A luta pela sobrevivência nesse emaranhado de técnicas e revoluções tecnológicas é notória,


de modo particular nas classes menos favorecidas, aquelas que se encontram a margem de
uma hegemonia de uma classe opressora, os atores vivos do cotidiano possuem suas próprias
técnicas e estratégias de subsistência e resistência mediante ao um poder voraz e predatório
que lhes consomem todos os dias, são eles os atores vivos que constroem sua própria história.

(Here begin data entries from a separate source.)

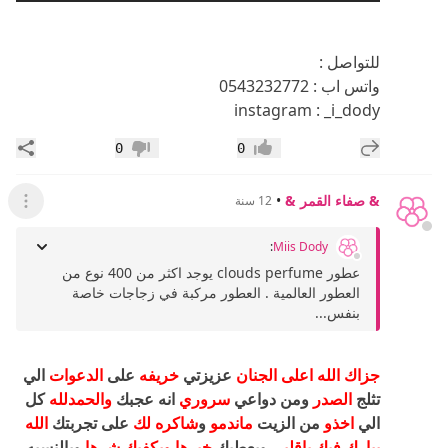
للتواصل :
واتس اب : 0543232772
instagram : _i_dody
إضافة رد جديد
مشار
0
0
إعجاب
عدم إعجاب
& صفاء القمر &
•
12 سنة
عرض ال
:
Miis Dody
عطور clouds perfume يوجد اكثر من 400 نوع من
العطور العالمية . العطور مركبة في زجاجات خاصة
بنفس...
جزاك الله اعلى الجنان
عزيزتي
خريفه
على
الدعوات
الي
تثلج
الصدر
ومن دواعي
سروري
انه عجبك
والحمدلله
كل
الي
اخذو
من الزيت
ماندمو
و
شاكره لك
على تجربتك
الله
يبارك فيك ياقلبي
ويعطيك
خيرها ويكفيك شرها
وبالنسبه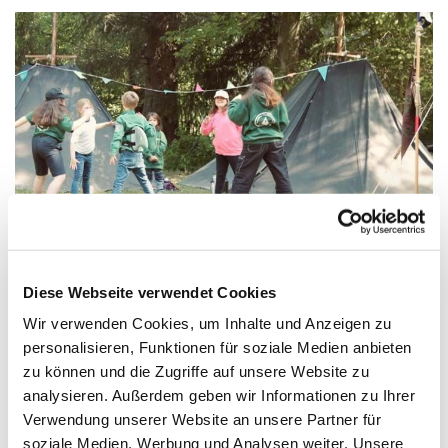
© CP Ambronen
Diese Webseite verwendet Cookies
Wir verwenden Cookies, um Inhalte und Anzeigen zu
Mittwoch, 3. November 2027, 17:45 Uhr
personalisieren, Funktionen für soziale Medien anbieten
zu können und die Zugriffe auf unsere Website zu
Paul-Gerhardt-Kirchengemeinde,
analysieren. Außerdem geben wir Informationen zu Ihrer
Verwendung unserer Website an unsere Partner für
Ivensring 9, 24149 Kiel
soziale Medien, Werbung und Analysen weiter. Unsere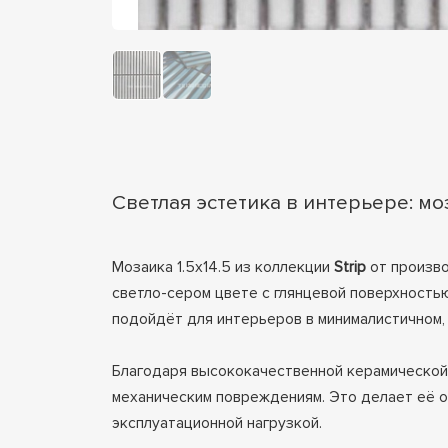
Светлая эстетика в интерьере: мо
Мозаика 1.5х14.5 из коллекции
Strip
от произв
светло-сером цвете с глянцевой поверхностью
подойдёт для интерьеров в минималистичном,
Благодаря высококачественной керамической о
механическим повреждениям. Это делает её о
эксплуатационной нагрузкой.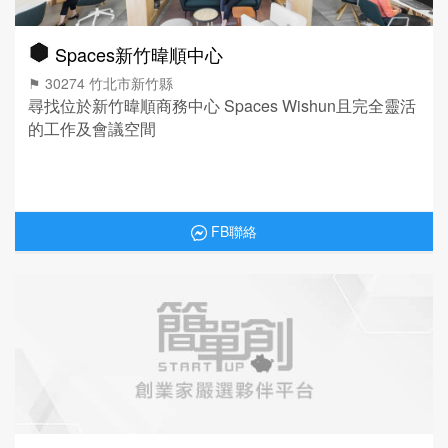
Spaces新竹暐順中心
⚑ 30274 竹北市新竹縣
尋找位於新竹暐順商務中心 Spaces Wishun且完全靈活
的工作及會議空間
FB聯絡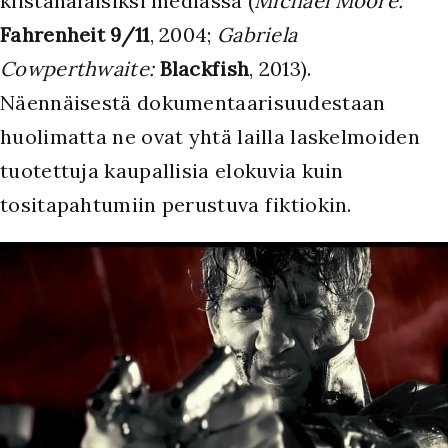
kiistanalaisiksi mediassa (
Michael Moore:
Fahrenheit 9/11
, 2004;
Gabriela
Cowperthwaite:
Blackfish
, 2013).
Näennäisestä dokumentaarisuudestaan
huolimatta ne ovat yhtä lailla laskelmoiden
tuotettuja kaupallisia elokuvia kuin
tositapahtumiin perustuva fiktiokin.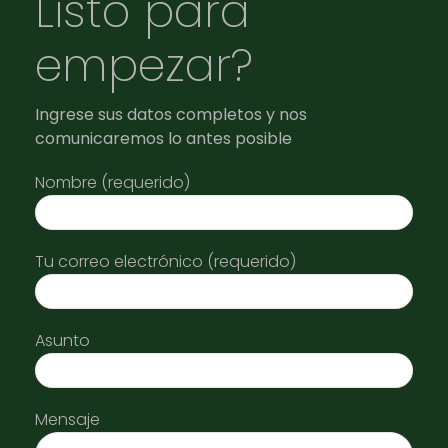
Listo para
empezar?
Ingrese sus datos completos y nos
comunicaremos lo antes posible
Nombre (requerido)
Tu correo electrónico (requerido)
Asunto
Mensaje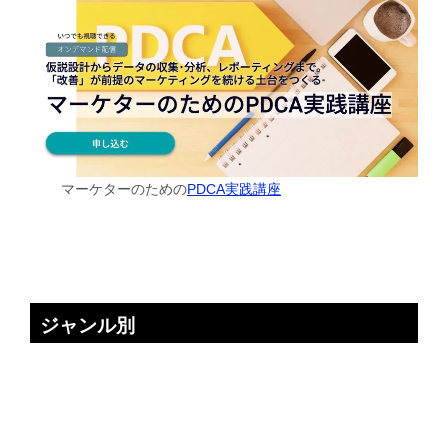
マーケターのための
PDCA実践講座
ジャンル別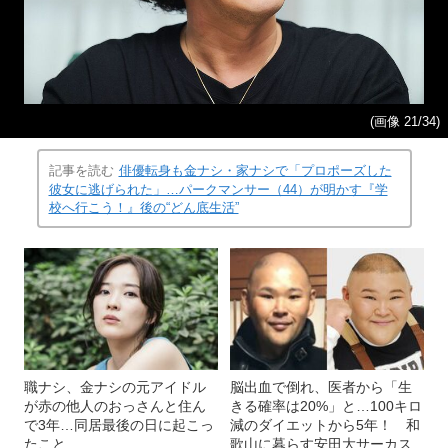
(画像 21/34)
記事を読む
俳優転身も金ナシ・家ナシで「プロポーズした
彼女に逃げられた」…パークマンサー（44）が明かす『学
校へ行こう！』後の“どん底生活”
職ナシ、金ナシの元アイドル
脳出血で倒れ、医者から「生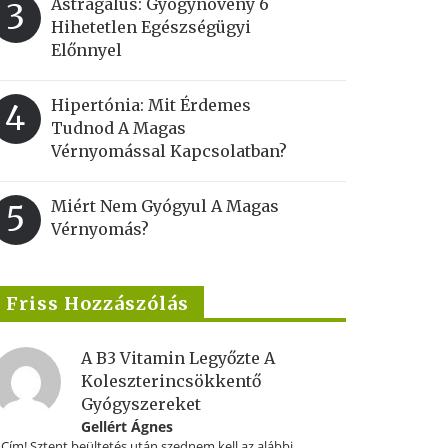
Astragalus: Gyógynövény 6
3
Hihetetlen Egészségügyi
Előnnyel
Hipertónia: Mit Érdemes
4
Tudnod A Magas
Vérnyomással Kapcsolatban?
Miért Nem Gyógyul A Magas
5
Vérnyomás?
Friss Hozzászólás
A B3 Vitamin Legyőzte A
Koleszterincsökkentő
Gyógyszereket
Gellért Ágnes
.Cím! Sztent beültetés után szednem kell az alábbi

“A política dos pobres é baseada no cotidiano vivido por todos, pobres e não pobres, e é
alimentada pela simples necessidade de continuar existindo. Nos lugares, uma e outra se
encontram e confundem, daí a presença simultânea de comportamentos contraditórios,
alimentados pela ideologia do consumo. Este, ao serviço das forças socioeconômicas
hegemônicas, também se entranha na vida os pobres, suscitando neles expectativas e desejos
que não podem contentar”. (P.65)

Os desejos e necessidades, sejam eles necessários ou não, fazem parte de todas as camadas da
sociedade, a hegemonia do consumo está presente e enraizada no cotidiano periférico, lhes
criando desejos e necessidade na qual os mesmos não podem sucumbi-las, diferente daqueles
que habitam e fazem parte de um número reduzido que podem usufruir e ter suas necessidades
atendidas, ainda que por pouco tempo.